Chinese importers have cut purchases of copper in bonded warehouses in Shanghai this week because of weaker domestic demand, caution over prices and slower processing by local customs offices, traders said on Wednesday. Reduced trade was discouraging investors and merchants from placing new import orders for spot copper, which could trim arrivals in the world's top copper consumer next month, traders said.
Premiums, paid by buyers to sellers in addition to cash London Metal Exchange copper prices, have fallen about 10 percent from last week despite a fall in the supply of copper stocks in bonded warehouses in Shanghai, China's most popular destination for refined copper imports."We cannot sell at good premiums. But even at lower premiums, there have been very few deals done so far this week," said a trader at a large Chinese trading firm.

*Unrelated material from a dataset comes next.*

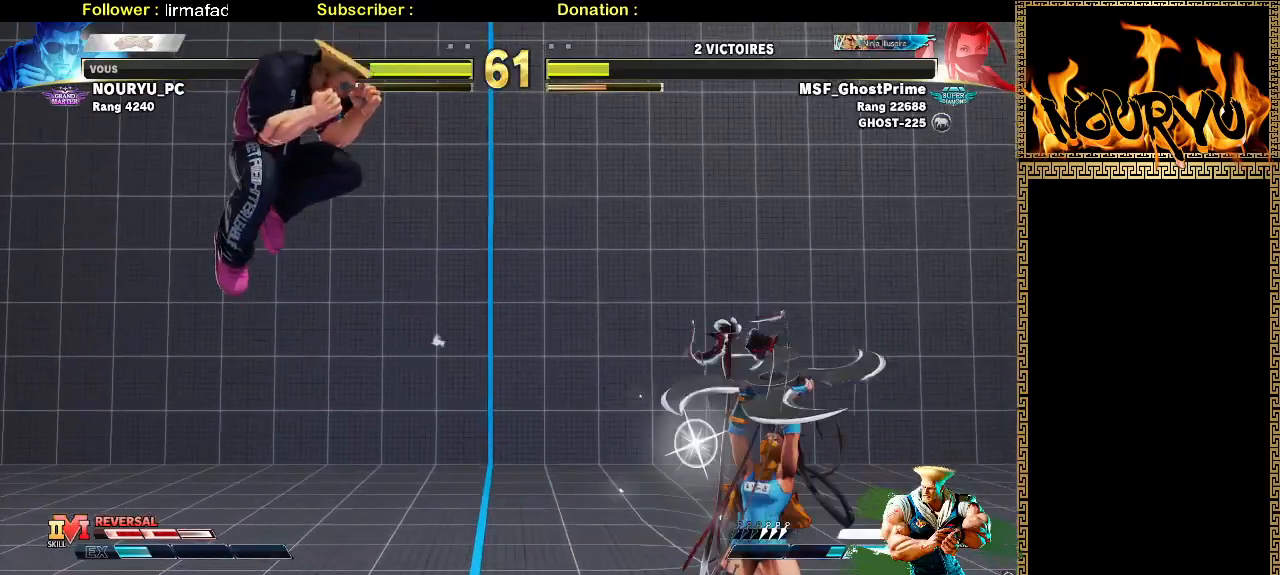
{"dt_ms": 1000, "buttons": [], "left_stick": "down-left"}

The firm had resold bonded copper at premiums of about $135 this week versus $150 last week, he added.Chinese buyers were unwilling to trade because a crucial euro zone summit later this week may move international prices, he said. The $135 premium is still higher than the $120-$130 at which material changed hands in mid-November and $110 offered by the world's top copper producer, Chile's Codelco for shipments in 2012. Traders said offers for bonded copper stayed at premiums of about $140-$150 per tonne over cash LME prices versus $150-$180 last week.
BONDED STOCKS Bonded stocks, in Shanghai but not yet assessed for China's 17 percent value-added tax, are the most popular type among Chinese importers, since they offer the shortest delivery time.The stocks were estimated at about 260,000-270,000 tonnes, compared to about 300,000-330,000 tonnes in the middle of last month. Bonded copper had fallen after investors and merchants paid the VAT and resold the metal in the domestic market in the previous 2-3 weeks, traders said.